As shown in FIG. 5, the discharge management method includes step S21: transmitting battery inspection data from an inspection device to a computing device; step S23: receiving a power demand from an external device by the computing device; step S25: calculating optimal power allocation, and distributing discharge through a power control device; step S27: monitoring the battery detection data continuously; step S29: determining whether the power demand is met; when determination in step S29 is “no,” executing step S31: determining whether a voltage drop rate of a battery exceeds a preset drop rate; when determination in step S29 is “yes,” executing to step S33: stopping discharging and entering standby mode; when determination in step S31 is “yes,” executing back to step S25; and when determination in step S31 is “no,” executing back to step S27.

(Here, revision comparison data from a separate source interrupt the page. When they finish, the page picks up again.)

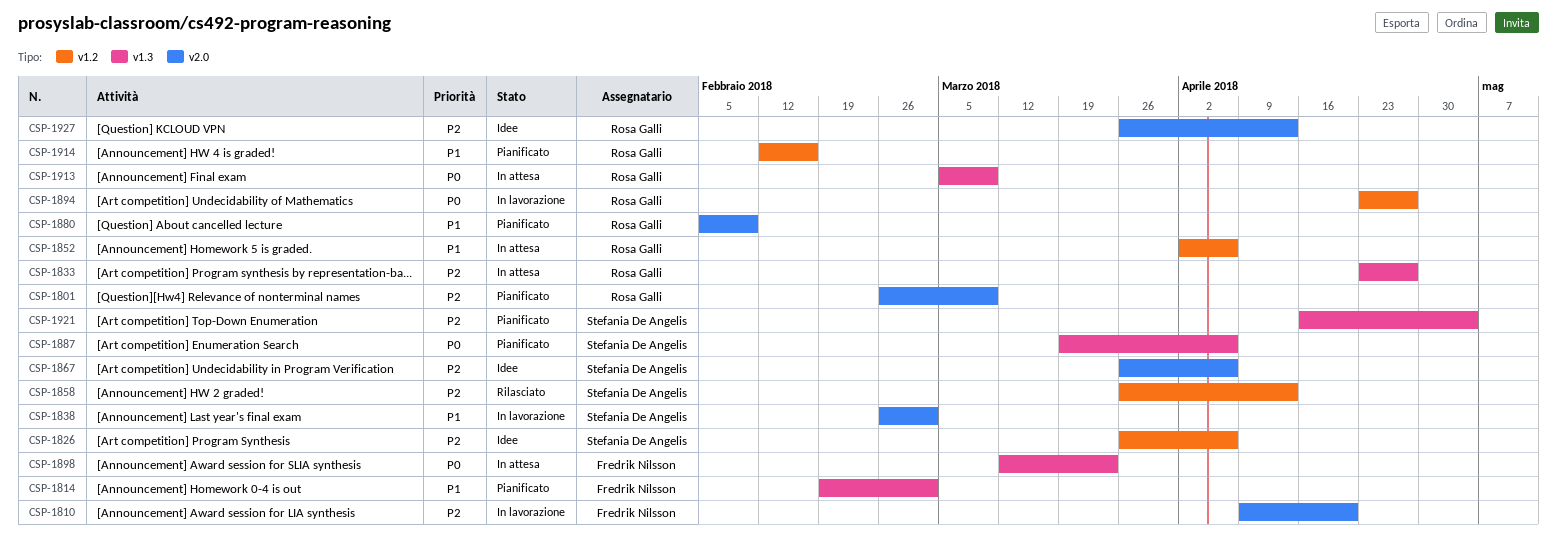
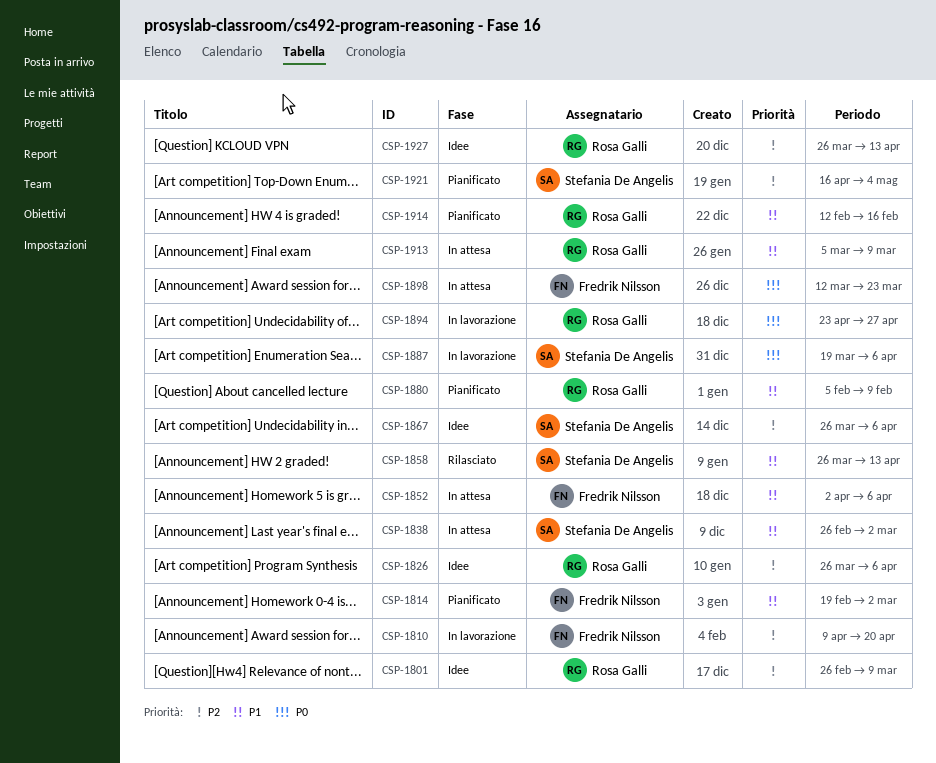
CSP-1801, status: Pianificato -> Idee
CSP-1826, owner: Stefania De Angelis -> Rosa Galli
CSP-1833: present -> none
CSP-1838, status: In lavorazione -> In attesa
CSP-1852, owner: Rosa Galli -> Fredrik Nilsson
CSP-1858, priority: P2 -> P1
CSP-1887, status: Pianificato -> In lavorazione
CSP-1913, priority: P0 -> P1

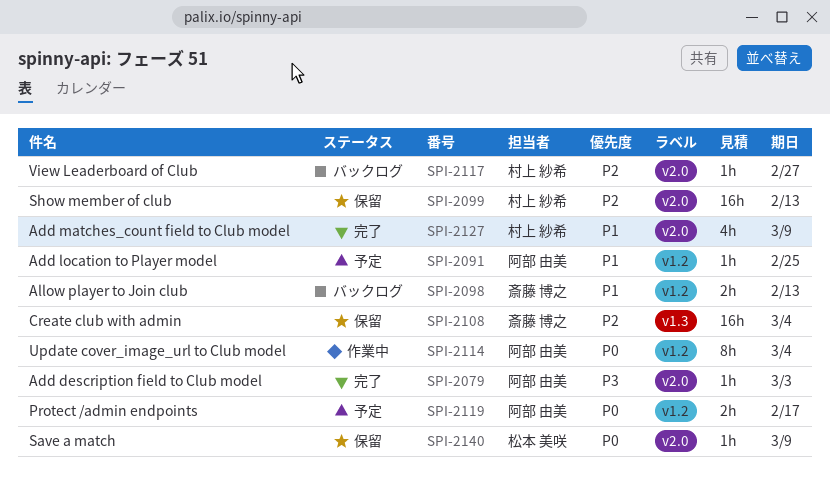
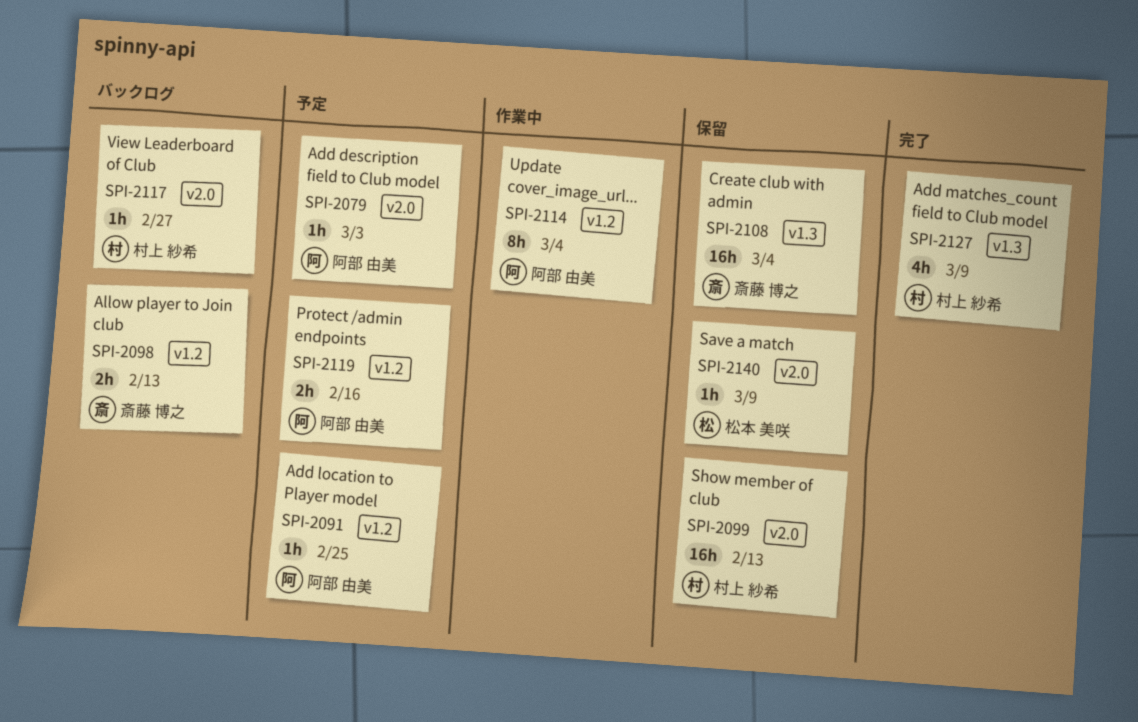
SPI-2079, status: 完了 -> 予定
SPI-2119, due: Feb 17 -> Feb 16
SPI-2127, label: v2.0 -> v1.3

As shown in FIG. 6, step S27 in FIG. 5 may include step S271: obtaining battery inspection data of the target battery; step S273: performing Kalman filtering and Z-score calculation on the battery inspection data to generate processed data; step S275: determining whether an abnormal value exists in the processed data for a duration exceeding preset time; and step S277, outputting a warning notification. In step S271, the computing device 12 obtains the battery inspection data of the target battery from the inspection device 11. In step S273, the computing device 12 performs Kalman filtering and Z-score calculation on the battery inspection data to generate processed data. In step S275, the computing device 12 determines whether the duration of the abnormal value presenting in the processed data exceeds the preset time. In step S277, the computing device 12 outputs the warning notification. For example, the computing device 12 may remove noise through Kalman filtering. When Z-score detected is more than five times of the standard deviation, an abnormal value is considered to exist. The content of the abnormal value may include a parameter such as voltage, temperature, SOC, SOH, and internal resistance, etc., and the duration of the abnormal value existing lasts for a period of about 5-20 seconds or more. The warning notification may be an alarm voltage data abnormality, temperature data abnormality, etc., and may hand over to the computing device 12 for processing according to the degree of harm of the abnormality. The most serious said processing performed by the computing device 12 is immediate shutdown. Specifically, the abnormal value is categorized based on different data objects and classified using different multipliers, and the majority is a value exceeding more than five times.

In view of the above description, the discharge management method and system of present disclosure may calculate power allocation for a plurality of standby batteries based on the status of a battery, and provide adjustment of discharge power to enhance overall system performance. Additionally, by monitoring the voltage drop rate of the standby batteries using the power monitoring device, the discharge management method and system of present disclosure may prevent individual battery from over-discharging or under-discharging, ensuring the stability and safety of the overall system.